Olds states, “By the end of the longest day of the year he could not stand it” (20). This is a very explicit statement, but the next three lines of the poem present symbols to support his emotions and why he feels this way. The speaker enunciates, “He went up the iron stairs through the roof of the building/and over the soft, tarry surface/to the edge, put one leg over the complex green tin cornice” (20). The author uses imagery here to picture this materialistic environment. The author uses raw descriptive words such as “iron,” “tarry,” and “tin,” to display this city as superficial.

The city is just made out of these substances that the people have made these buildings out of. These substances all conduct heat and present this madness and anger of the man in the poem. These materials present a manmade structure that displays the city as shallow. Although the city is portrayed to be materialistic, it is the people who have produced and shaped New York City. The people and the city are dependent on each other. If it was not for the people there would be no city. As well as if it was not for the physical being of the city, there would be no people.

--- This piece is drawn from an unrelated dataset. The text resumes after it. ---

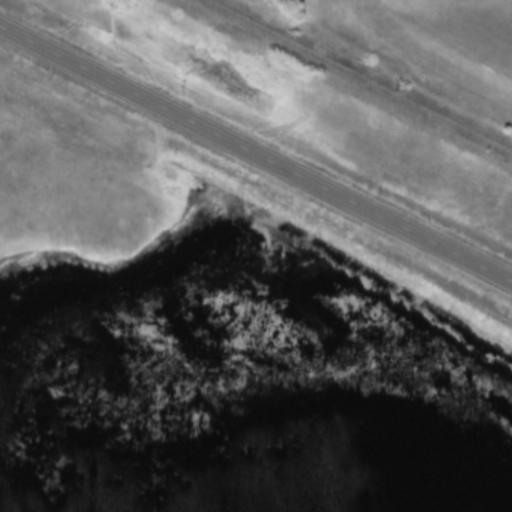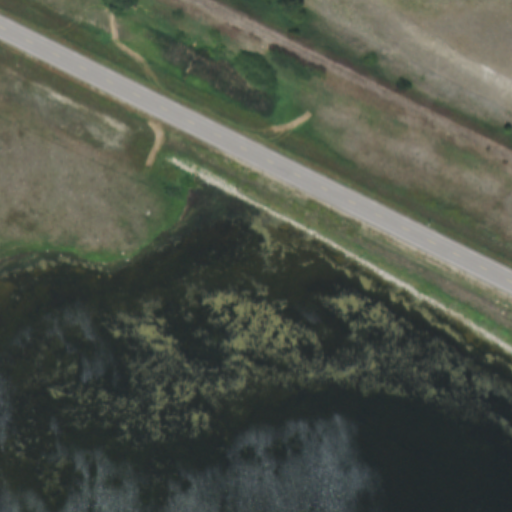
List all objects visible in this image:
road: (256, 149)
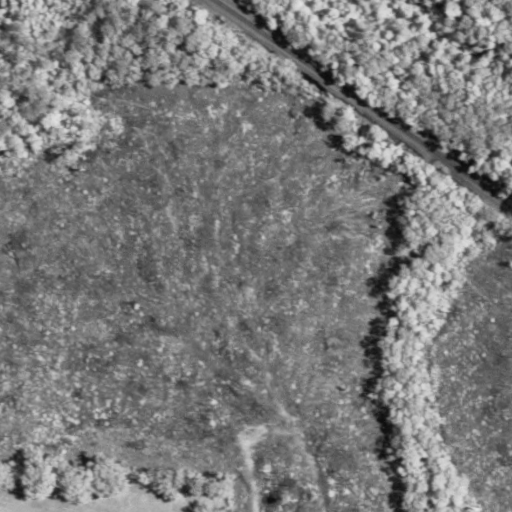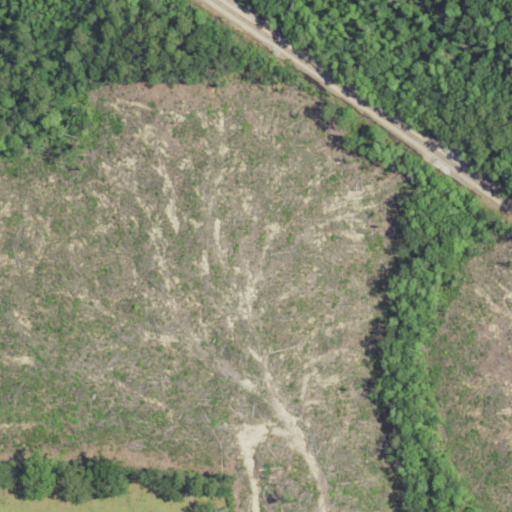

The speaker mentions before the man realizes he will not commit suicide, “Then the huge machinery of the earth began to work for his life,” (20). After the metal materials are mentioned, the author uses personification to describe the “machinery,” the city, to save his life. The speaker finds a deeper meaning to the city. Although the man thought this “huge machinery” was working against him the whole time, it was the people of the city who are there to save his life. Every city has is a police system and a fire station.

If it was not for them the man would have gave up and died. The city saved his life. In a likewise manner, Olds presents the importance of humanity at the end of the poem by illustrating an allusion of a campfire from a cigarette. The speaker presents an allusion when they state, “. . . red, glowing ends burned like the/tiny campfires we lit at night” (21). Olds uses this campfire as a symbol of socialization. People socialize around a campfire and relax after a long day of work. This is exactly what these men did.

The cigarette presented a release of stress and the campfire displayed an occurrence of human interaction. A reader can complete the assumption that people need people more than they need things by looking at the man develop in this poem. The attitudes of this man change drastically throughout the poem. From it being a long day where everything was probably going wrong to being rescued by the cops of his city. This man needed human interaction to keep him living and not this city made of money and things. One with all the money in the world will never be as happy as a man who has friends.